Buying AXA's life insurance assets would help expand Protective's life insurance business, but it would help the company diversify away from its variable annuity business, which is an increasingly difficult business to manage, said Steven Schwartz, an analyst at Raymond James.

"There are two positives here - one is that the company has been weighted heavily toward annuities and variable annuities and this would diversify its business," he said. "And the other positive is the company has been very good at making acquisitions that are very accretive to earnings."

AXA, Europe's second-largest insurer behind Germany's Allianz , like its peers has grappled with the uncertain euro zone investment market as well as low interest rates, which have hurt its asset management and savings products.

In 2011, the insurer announced a strategic plan targeting 1.5 billion euros in cost savings in "mature markets" by 2015, by which time it hoped to lift its adjusted return on equity to 15 percent.

The current sale comes after years of underperformance in AXA's U.S. business, most of it centered in the sale of variable annuities. Although AXA has lately narrowed those losses, the insurer has made it clear that its acquisition priorities lie in emerging markets such as Asia rather than mature ones.

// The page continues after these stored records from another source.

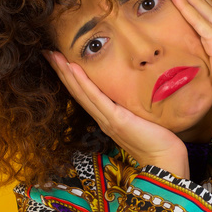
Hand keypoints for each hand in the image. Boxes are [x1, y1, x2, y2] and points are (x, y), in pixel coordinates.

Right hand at [44, 50, 188, 178]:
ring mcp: (107, 119)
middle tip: (46, 52)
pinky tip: (72, 68)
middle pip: (76, 91)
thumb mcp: (140, 118)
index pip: (84, 94)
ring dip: (65, 72)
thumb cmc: (158, 140)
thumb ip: (132, 106)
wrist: (164, 159)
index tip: (58, 59)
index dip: (69, 77)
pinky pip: (95, 98)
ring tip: (53, 55)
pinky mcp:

AXA, whose other units include AllianceBernstein Holding, has already taken steps to cut back on its North American presence, selling its Canadian business in 2011 while it has expanded in Asia by acquiring HSBC's general insurance businesses there among other assets.

Protective Life has traditionally been very acquisitive but mostly has focused on relatively smaller deals. However, the insurer's CEO John Johns said at an industry conference in February that the firm was well positioned to make a "major acquisition."

Last month, the firm reported fourth-quarter net income of $66.8 million or 82 cents per share, down from $86 million or $1.02 per share in the year-ago quarter.

Total cash and investments stood at $37.3 billion as of December 31, 2012, which included $600 million in cash and short-term investments.